# [WHAT IS EXPECTED]
The answer must be a single number: how many lines in this listing hold the word "mobilen".

──────── RECORDS FOR THE TASK

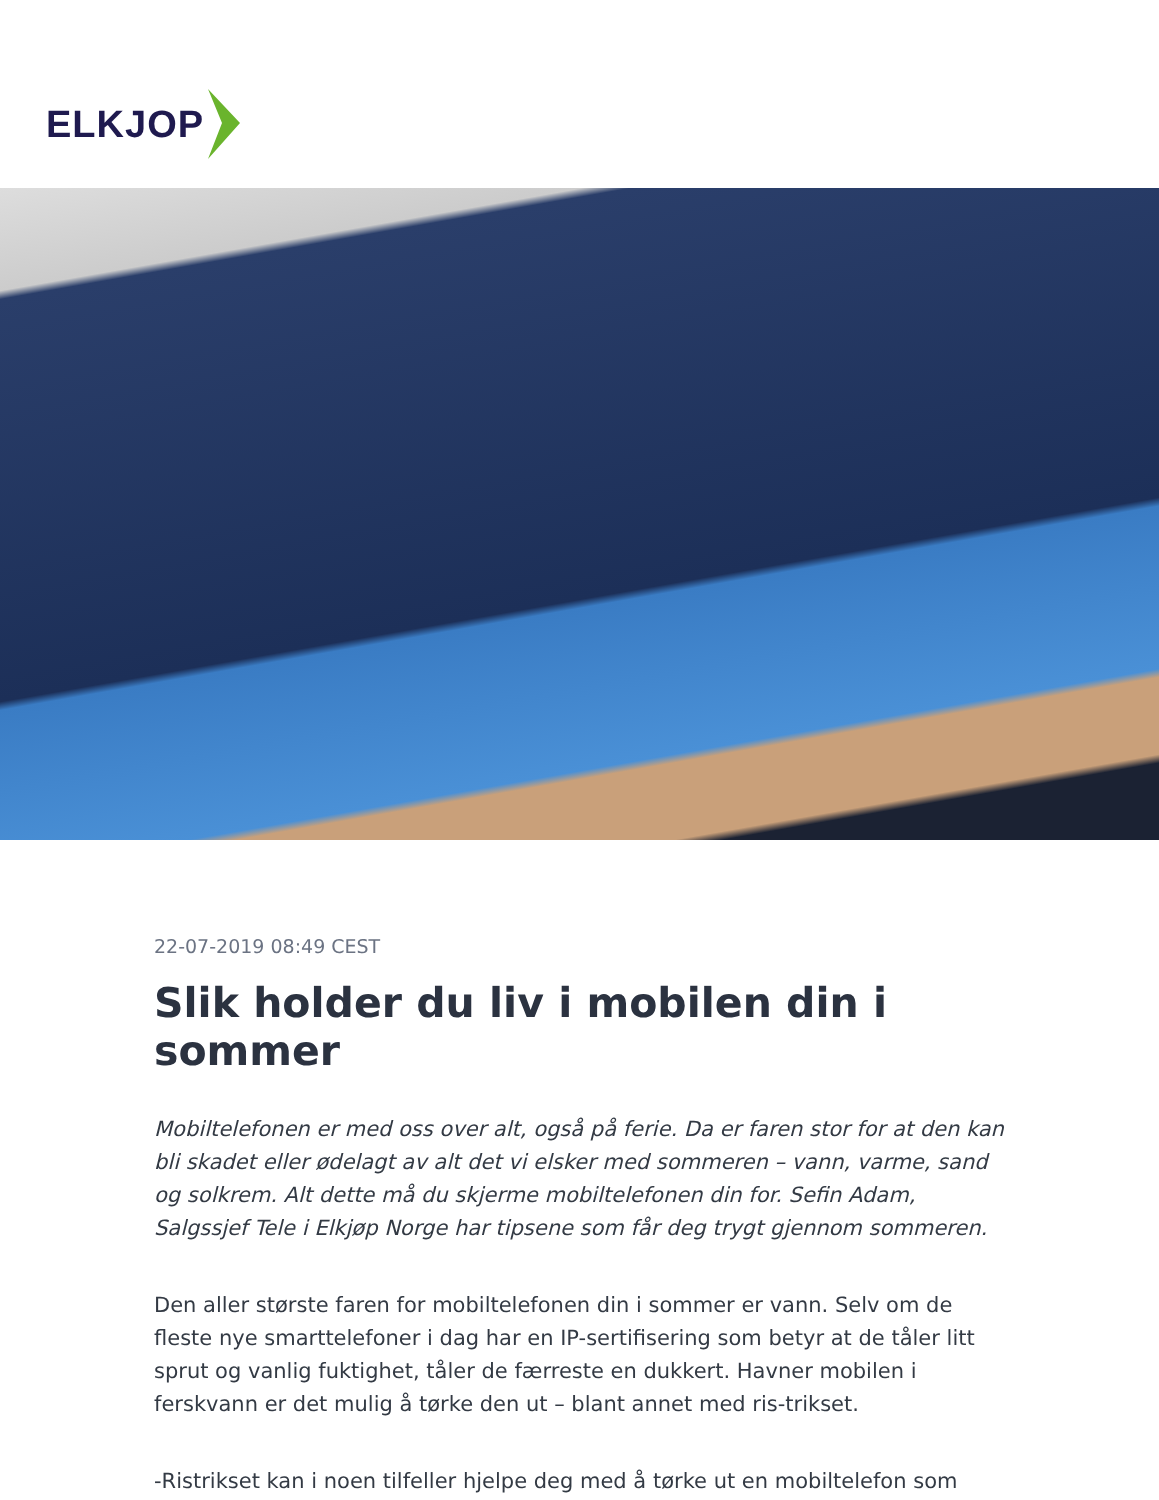ELKJOP
22-07-2019 08:49 CEST
Slik holder du liv i mobilen din i sommer
Mobiltelefonen er med oss over alt, også på ferie. Da er faren stor for at den kan bli skadet eller ødelagt av alt det vi elsker med sommeren – vann, varme, sand og solkrem. Alt dette må du skjerme mobiltelefonen din for. Sefin Adam, Salgssjef Tele i Elkjøp Norge har tipsene som får deg trygt gjennom sommeren.
Den aller største faren for mobiltelefonen din i sommer er vann. Selv om de fleste nye smarttelefoner i dag har en IP-sertifisering som betyr at de tåler litt sprut og vanlig fuktighet, tåler de færreste en dukkert. Havner mobilen i ferskvann er det mulig å tørke den ut – blant annet med ris-trikset.
-Ristrikset kan i noen tilfeller hjelpe deg med å tørke ut en mobiltelefon som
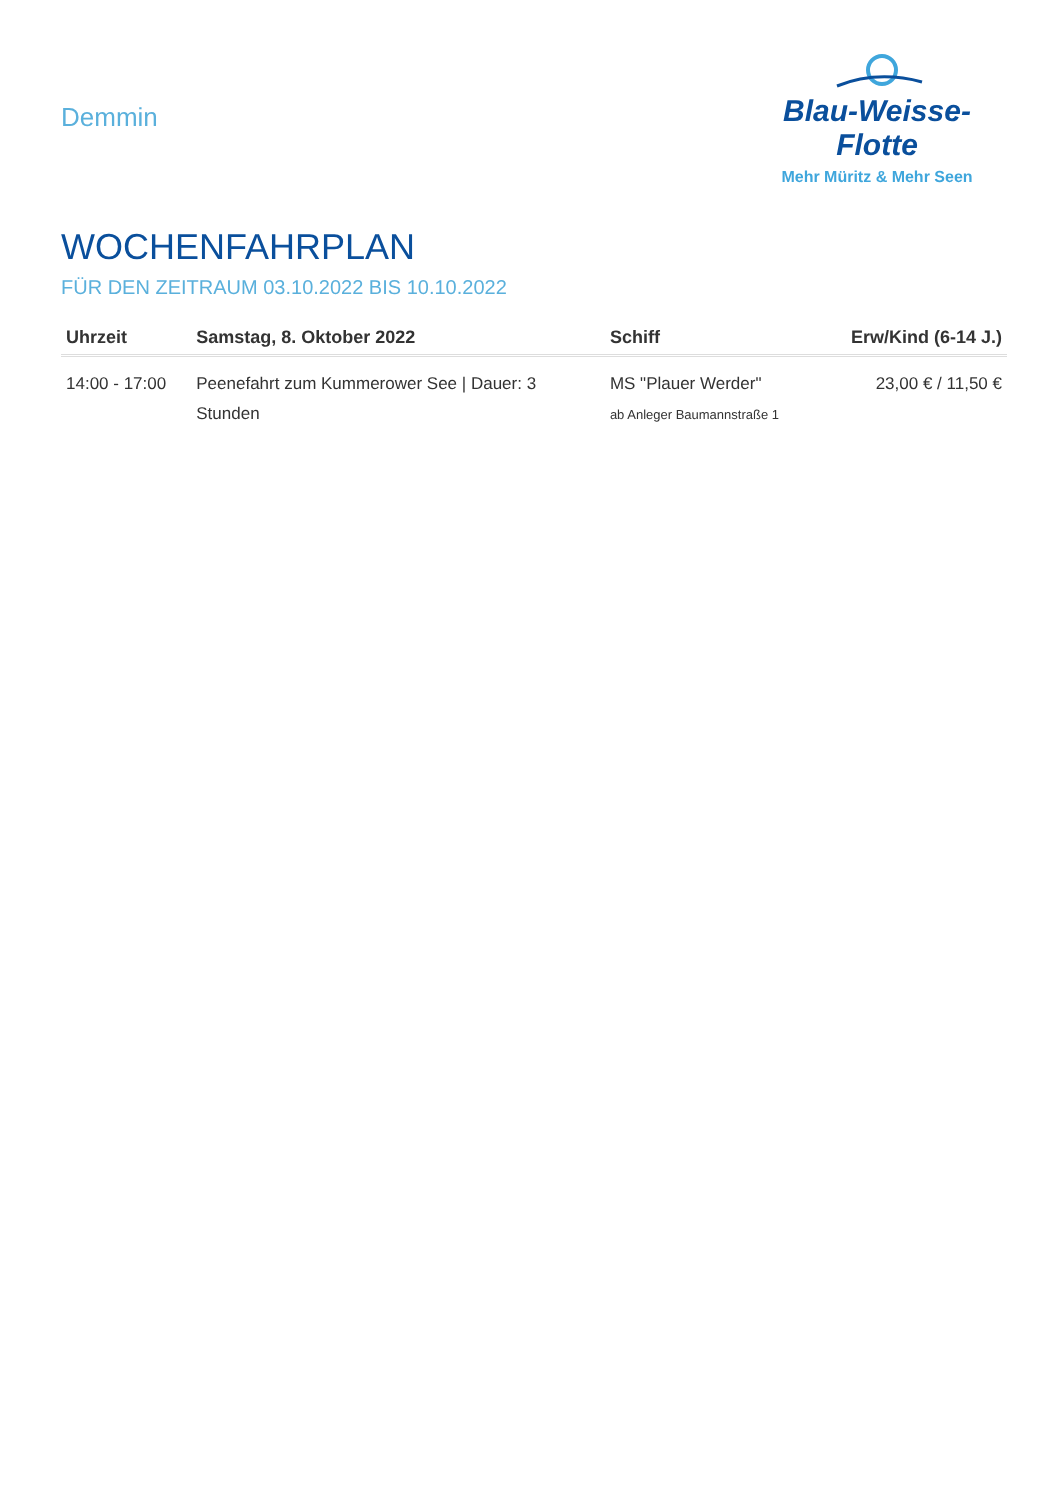Demmin
Blau-Weisse-Flotte
Mehr Müritz & Mehr Seen
WOCHENFAHRPLAN
FÜR DEN ZEITRAUM 03.10.2022 BIS 10.10.2022
| Uhrzeit | Samstag, 8. Oktober 2022 | Schiff | Erw/Kind (6-14 J.) |
| --- | --- | --- | --- |
| 14:00 - 17:00 | Peenefahrt zum Kummerower See / Dauer: 3 Stunden | MS "Plauer Werder" ab Anleger Baumannstraße 1 | 23,00 € / 11,50 € |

────────────────

# [EXERCISE RESPONSE]
2